*Task instructions*. Transcribe exactly the first line of the listing below and each line that follows it, ending with the line that contains "and SWOT analysis.", and omit the remainder.

*Input data*.
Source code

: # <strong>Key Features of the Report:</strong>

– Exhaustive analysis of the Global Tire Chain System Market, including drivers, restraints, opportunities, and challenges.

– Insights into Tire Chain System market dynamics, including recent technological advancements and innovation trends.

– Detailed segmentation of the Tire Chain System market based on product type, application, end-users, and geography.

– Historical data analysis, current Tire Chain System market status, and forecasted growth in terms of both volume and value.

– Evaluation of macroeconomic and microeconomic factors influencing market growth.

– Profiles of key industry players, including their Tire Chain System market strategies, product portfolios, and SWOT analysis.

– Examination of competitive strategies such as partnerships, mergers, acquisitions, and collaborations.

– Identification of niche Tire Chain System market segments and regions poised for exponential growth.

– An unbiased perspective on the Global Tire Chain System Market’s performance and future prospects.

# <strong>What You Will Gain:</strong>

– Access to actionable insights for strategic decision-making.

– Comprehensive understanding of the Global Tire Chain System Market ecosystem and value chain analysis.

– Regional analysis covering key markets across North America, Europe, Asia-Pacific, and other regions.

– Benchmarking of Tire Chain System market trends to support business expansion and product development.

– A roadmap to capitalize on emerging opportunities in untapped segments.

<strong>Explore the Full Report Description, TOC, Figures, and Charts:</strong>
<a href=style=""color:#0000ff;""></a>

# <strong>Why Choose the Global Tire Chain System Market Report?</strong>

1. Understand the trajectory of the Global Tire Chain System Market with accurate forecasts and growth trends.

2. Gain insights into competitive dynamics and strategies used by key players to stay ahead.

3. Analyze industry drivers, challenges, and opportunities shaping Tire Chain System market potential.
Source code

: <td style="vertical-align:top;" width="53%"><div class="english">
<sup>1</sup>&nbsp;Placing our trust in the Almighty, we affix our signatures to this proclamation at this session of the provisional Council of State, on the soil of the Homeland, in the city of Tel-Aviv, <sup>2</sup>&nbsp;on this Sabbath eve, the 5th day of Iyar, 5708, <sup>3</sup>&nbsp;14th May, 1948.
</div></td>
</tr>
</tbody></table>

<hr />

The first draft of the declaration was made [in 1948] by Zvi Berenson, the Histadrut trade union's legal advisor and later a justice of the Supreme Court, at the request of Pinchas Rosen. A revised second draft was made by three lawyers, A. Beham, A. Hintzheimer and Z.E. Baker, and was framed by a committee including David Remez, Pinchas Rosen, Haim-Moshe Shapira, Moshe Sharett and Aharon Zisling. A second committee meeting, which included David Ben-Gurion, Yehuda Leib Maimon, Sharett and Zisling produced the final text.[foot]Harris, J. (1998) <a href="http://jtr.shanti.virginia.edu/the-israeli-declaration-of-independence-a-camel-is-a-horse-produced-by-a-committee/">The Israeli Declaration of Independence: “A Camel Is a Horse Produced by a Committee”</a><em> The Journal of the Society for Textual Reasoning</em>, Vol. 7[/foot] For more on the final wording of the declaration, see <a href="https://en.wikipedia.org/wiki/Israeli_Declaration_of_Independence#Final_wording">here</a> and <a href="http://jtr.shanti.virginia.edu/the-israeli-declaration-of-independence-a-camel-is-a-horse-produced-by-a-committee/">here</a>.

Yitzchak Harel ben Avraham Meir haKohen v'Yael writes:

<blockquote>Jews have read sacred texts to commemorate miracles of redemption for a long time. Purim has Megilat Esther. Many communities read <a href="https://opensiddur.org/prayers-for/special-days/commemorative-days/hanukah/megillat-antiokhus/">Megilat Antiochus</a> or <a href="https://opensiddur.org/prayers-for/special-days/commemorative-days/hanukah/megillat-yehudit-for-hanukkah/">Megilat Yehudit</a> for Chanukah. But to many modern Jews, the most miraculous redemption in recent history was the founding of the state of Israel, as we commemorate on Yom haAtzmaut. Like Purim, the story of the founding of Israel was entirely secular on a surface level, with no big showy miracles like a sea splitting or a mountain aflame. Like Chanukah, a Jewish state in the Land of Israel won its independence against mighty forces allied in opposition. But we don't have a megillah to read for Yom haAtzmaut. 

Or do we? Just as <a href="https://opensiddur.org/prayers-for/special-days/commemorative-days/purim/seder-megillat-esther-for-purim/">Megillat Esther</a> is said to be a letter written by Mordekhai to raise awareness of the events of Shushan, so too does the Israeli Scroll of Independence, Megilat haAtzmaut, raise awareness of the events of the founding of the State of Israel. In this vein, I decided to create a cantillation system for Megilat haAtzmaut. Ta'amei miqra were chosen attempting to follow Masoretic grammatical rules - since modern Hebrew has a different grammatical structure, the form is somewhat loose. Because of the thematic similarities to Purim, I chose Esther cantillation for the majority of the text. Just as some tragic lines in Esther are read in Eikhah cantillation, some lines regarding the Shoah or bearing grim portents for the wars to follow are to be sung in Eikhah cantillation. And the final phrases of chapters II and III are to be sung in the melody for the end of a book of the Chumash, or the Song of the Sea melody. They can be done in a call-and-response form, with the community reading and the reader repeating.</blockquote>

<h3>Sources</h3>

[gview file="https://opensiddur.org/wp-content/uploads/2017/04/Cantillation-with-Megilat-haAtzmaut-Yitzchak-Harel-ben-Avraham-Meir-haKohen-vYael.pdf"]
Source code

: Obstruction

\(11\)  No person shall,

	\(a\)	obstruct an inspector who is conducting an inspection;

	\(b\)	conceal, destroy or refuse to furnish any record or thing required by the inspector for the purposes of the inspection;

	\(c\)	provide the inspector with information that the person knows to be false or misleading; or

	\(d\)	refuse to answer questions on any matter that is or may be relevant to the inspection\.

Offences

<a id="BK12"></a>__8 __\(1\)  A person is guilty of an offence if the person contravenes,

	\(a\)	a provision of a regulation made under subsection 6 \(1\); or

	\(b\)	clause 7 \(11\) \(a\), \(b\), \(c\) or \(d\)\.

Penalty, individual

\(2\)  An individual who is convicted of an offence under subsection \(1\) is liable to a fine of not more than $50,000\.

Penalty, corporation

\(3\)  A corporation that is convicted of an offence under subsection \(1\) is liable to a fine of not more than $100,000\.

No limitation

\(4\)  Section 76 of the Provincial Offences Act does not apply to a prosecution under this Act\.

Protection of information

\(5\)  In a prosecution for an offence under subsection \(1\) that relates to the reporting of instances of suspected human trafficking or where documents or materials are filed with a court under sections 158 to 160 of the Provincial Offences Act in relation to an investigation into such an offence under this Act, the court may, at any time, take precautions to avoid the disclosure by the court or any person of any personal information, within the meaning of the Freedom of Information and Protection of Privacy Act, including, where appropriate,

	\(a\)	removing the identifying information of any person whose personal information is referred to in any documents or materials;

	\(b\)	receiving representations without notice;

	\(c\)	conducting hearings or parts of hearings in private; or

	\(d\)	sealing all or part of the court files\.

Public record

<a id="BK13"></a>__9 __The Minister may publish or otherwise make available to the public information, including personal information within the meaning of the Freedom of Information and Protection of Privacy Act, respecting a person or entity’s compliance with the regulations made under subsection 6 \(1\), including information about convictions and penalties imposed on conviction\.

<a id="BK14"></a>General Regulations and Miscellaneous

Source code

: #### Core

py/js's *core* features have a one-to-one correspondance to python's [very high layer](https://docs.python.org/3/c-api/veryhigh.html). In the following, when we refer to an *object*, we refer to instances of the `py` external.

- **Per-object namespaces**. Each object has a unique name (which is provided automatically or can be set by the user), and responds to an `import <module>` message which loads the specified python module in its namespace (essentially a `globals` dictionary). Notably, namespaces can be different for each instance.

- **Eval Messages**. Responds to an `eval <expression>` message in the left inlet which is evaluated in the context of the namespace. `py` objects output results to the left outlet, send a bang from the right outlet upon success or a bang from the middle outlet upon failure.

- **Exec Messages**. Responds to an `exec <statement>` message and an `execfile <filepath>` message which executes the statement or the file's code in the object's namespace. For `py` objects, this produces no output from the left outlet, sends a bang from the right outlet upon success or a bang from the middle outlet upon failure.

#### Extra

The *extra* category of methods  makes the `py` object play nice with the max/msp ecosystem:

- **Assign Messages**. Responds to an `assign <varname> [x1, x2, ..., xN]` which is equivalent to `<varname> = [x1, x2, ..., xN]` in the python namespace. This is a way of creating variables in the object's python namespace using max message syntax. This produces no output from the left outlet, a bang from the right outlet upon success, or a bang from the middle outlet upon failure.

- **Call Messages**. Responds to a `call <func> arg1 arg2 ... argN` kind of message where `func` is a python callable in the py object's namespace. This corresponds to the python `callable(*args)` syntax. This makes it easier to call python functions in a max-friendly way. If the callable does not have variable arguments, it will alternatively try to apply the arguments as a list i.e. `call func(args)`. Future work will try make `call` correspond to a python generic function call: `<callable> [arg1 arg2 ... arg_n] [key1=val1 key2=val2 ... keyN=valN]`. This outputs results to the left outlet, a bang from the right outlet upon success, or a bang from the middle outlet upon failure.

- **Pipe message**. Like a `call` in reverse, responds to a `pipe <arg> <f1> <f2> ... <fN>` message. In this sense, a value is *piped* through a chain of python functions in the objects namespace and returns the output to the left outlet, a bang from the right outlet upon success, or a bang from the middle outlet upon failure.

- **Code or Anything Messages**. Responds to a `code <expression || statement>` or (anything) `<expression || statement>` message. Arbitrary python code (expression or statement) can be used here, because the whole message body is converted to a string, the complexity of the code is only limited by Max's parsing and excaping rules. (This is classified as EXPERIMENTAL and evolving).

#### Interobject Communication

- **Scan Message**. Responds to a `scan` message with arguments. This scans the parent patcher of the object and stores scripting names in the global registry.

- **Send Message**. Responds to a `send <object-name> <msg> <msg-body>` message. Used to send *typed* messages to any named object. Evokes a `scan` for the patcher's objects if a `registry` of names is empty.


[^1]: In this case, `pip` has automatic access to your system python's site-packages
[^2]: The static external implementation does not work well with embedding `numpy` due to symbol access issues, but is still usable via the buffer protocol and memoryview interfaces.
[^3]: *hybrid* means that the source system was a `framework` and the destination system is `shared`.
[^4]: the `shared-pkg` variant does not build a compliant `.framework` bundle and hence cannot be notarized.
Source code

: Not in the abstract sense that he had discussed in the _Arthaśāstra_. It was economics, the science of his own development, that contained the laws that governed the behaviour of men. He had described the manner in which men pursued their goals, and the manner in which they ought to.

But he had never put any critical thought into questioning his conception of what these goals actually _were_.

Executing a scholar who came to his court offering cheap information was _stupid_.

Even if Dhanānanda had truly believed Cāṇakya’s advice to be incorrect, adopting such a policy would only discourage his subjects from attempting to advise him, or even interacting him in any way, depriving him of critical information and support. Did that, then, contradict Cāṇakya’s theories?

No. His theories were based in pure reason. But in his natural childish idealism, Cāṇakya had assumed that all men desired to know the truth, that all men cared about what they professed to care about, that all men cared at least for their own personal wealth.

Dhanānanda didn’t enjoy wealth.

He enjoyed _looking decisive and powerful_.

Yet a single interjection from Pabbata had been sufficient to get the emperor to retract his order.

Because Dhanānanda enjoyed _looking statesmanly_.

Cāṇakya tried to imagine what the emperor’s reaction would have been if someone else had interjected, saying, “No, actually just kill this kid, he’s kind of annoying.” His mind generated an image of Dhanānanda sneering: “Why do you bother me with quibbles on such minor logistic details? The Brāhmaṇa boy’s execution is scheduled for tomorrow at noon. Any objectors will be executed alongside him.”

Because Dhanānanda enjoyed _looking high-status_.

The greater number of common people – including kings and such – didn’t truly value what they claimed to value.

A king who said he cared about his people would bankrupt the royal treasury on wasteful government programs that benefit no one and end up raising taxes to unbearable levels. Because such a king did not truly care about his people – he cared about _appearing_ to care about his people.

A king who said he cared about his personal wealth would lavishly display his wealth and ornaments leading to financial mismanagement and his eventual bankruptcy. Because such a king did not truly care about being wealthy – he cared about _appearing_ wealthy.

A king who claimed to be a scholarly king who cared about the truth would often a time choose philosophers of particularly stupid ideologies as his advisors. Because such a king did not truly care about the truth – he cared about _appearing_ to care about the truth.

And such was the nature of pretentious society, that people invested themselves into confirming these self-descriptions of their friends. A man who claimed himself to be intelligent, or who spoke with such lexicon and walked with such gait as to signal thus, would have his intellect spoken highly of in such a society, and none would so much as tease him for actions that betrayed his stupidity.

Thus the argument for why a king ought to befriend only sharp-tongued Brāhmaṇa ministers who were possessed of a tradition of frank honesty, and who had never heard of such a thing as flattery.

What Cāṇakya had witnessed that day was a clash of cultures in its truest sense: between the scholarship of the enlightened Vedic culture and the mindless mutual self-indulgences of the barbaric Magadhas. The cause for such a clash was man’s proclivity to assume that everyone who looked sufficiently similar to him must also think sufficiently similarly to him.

*Your solution*.
Source code

: # <strong>Key Features of the Report:</strong>

– Exhaustive analysis of the Global Tire Chain System Market, including drivers, restraints, opportunities, and challenges.

– Insights into Tire Chain System market dynamics, including recent technological advancements and innovation trends.

– Detailed segmentation of the Tire Chain System market based on product type, application, end-users, and geography.

– Historical data analysis, current Tire Chain System market status, and forecasted growth in terms of both volume and value.

– Evaluation of macroeconomic and microeconomic factors influencing market growth.

– Profiles of key industry players, including their Tire Chain System market strategies, product portfolios, and SWOT analysis.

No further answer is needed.